Mari entreated. “Brett, stop.”
“Shut up, Mari,” Brett slammed a hamlike fist against the door, sending her heart into overdrive. “I’ll take care of you later.”
The camera in the corner made a slight whirring noise as it changed angles to better capture the fight between the two men. Mari’s breath stilled in her lungs.
In that moment she suddenly understood what was happening. The entire compound was a laboratory experiment, and everyone in it was a participant. Whitney wanted emotions running out of control. He wanted to see if he could manipulate men into a killing frenzy. He wanted to see if he could indoctrinate them to murder their own children if the child didn’t meet the stringent standards for supersoldiers. And he wanted to see if the mothers could have a strong enough hold on the men to keep them from doing so. He was testing human nature. Maybe whoever was funding him didn’t know the extremes he was going to, but he’d already killed one of the seven women he’d begun training, and if Whitney had his way, the others could just as easily die.

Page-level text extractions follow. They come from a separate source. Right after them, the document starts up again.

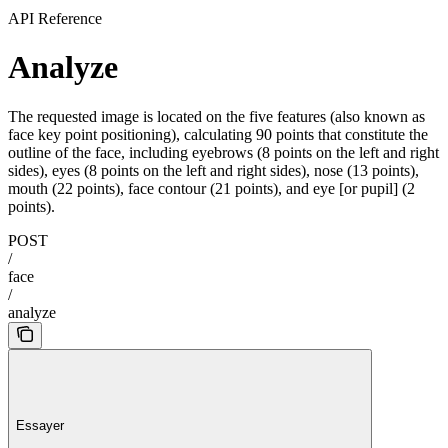
API Reference
Analyze
The requested image is located on the five features (also known as
face key point positioning), calculating 90 points that constitute the
outline of the face, including eyebrows (8 points on the left and right
sides), eyes (8 points on the left and right sides), nose (13 points),
mouth (22 points), face contour (21 points), and eye [or pupil] (2
points).
POST
/
face
/
analyze
Essayer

Mari and her sisters were not soldiers. This had never been their home. They were lab experiments, nothing more, and if they wanted to survive with body and soul intact, they had to escape. They had to quit talking about it and make it happen—and soon. Immediately.

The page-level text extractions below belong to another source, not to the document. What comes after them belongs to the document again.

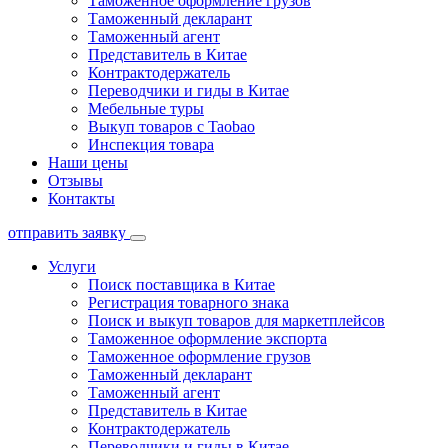
Таможенное оформление грузов
Таможенный декларант
Таможенный агент
Представитель в Китае
Контрактодержатель
Переводчики и гиды в Китае
Мебельные туры
Выкуп товаров с Taobao
Инспекция товара
Наши цены
Отзывы
Контакты
отправить заявку
Услуги
Поиск поставщика в Китае
Регистрация товарного знака
Поиск и выкуп товаров для маркетплейсов
Таможенное оформление экспорта
Таможенное оформление грузов
Таможенный декларант
Таможенный агент
Представитель в Китае
Контрактодержатель
Переводчики и гиды в Китае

“Sean, don’t do this. It’s what they want—what
he
wants.” She felt the need to save him, a fellow soldier, a man sworn to do his duty and carry out orders. She’d always respected him as a soldier, respected his abilities even when it had become clear he no longer considered her and the other women part of the unit. Whitney had done something terrible to him to change his personality, to turn him into another Brett, brutal and without the ability to decipher right from wrong.
“Back off, Mari,” Sean hissed, eyes on his enemy.
“If you do this, there’s no going back. He’ll have you for murder. Don’t you see, you’ll be as much a prisoner here as I am.” It was already too late for him; she had known it almost the moment he’d come for her and he’d acted so out of character. The man with a ready laugh was gone, and a stranger had taken his place.